[[ EXTRACTED RECORDS, beginning ]]
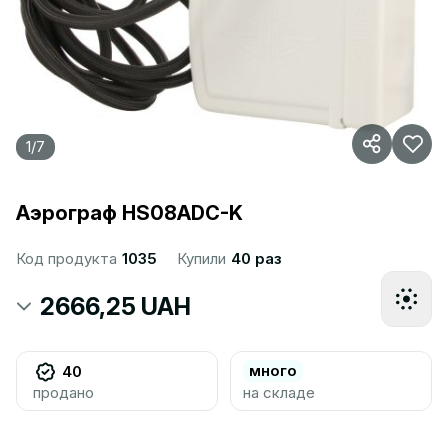
1
/
7
Аэрограф HS08ADC-K
Код продукта
1035
Купили
40 раз
2666,25 UAH
много
40
продано
на складе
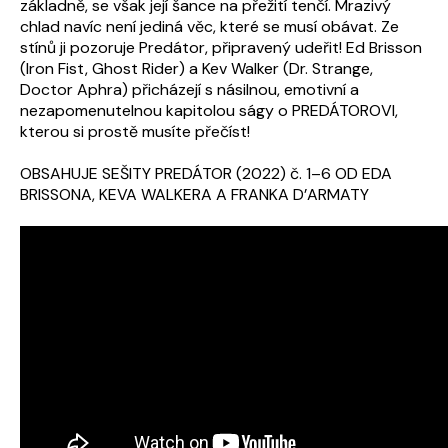
základně, se však její šance na přežití tenčí. Mrazivý
chlad navíc není jediná věc, které se musí obávat. Ze
stínů ji pozoruje Predátor, připravený udeřit! Ed Brisson
(Iron Fist, Ghost Rider) a Kev Walker (Dr. Strange,
Doctor Aphra) přicházejí s násilnou, emotivní a
nezapomenutelnou kapitolou ságy o PREDÁTOROVI,
kterou si prostě musíte přečíst!
OBSAHUJE SEŠITY PREDÁTOR (2022) č. 1–6 OD EDA
BRISSONA, KEVA WALKERA A FRANKA D’ARMATY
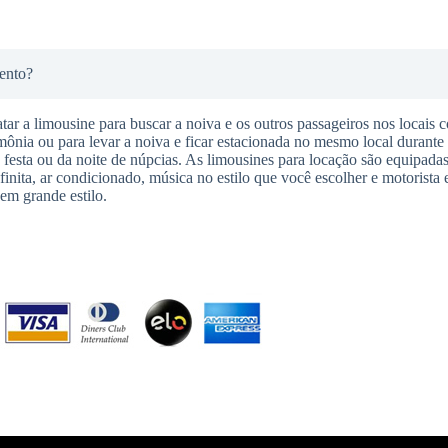
ento?
tar a limousine para buscar a noiva e os outros passageiros nos locais 
imônia ou para levar a noiva e ficar estacionada no mesmo local durante
da festa ou da noite de núpcias. As limousines para locação são equipadas
finita, ar condicionado, música no estilo que você escolher e motorista 
em grande estilo.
[[ EXTRACTED RECORDS, end ]]
• DESCRIPTION OF THE TASK:
Retype every line of text from the data above word for word, and leave the pictures out of your answer.

• ANSWER TO THIS EXERCISE:
1
/
7
Аэрограф HS08ADC-K
Код продукта
1035
Купили
40 раз
2666,25 UAH
много
40
продано
на складе
základně, se však její šance na přežití tenčí. Mrazivý
chlad navíc není jediná věc, které se musí obávat. Ze
stínů ji pozoruje Predátor, připravený udeřit! Ed Brisson
(Iron Fist, Ghost Rider) a Kev Walker (Dr. Strange,
Doctor Aphra) přicházejí s násilnou, emotivní a
nezapomenutelnou kapitolou ságy o PREDÁTOROVI,
kterou si prostě musíte přečíst!
OBSAHUJE SEŠITY PREDÁTOR (2022) č. 1–6 OD EDA
BRISSONA, KEVA WALKERA A FRANKA D’ARMATY
ento?
tar a limousine para buscar a noiva e os outros passageiros nos locais 
imônia ou para levar a noiva e ficar estacionada no mesmo local durante
da festa ou da noite de núpcias. As limousines para locação são equipadas
finita, ar condicionado, música no estilo que você escolher e motorista 
em grande estilo.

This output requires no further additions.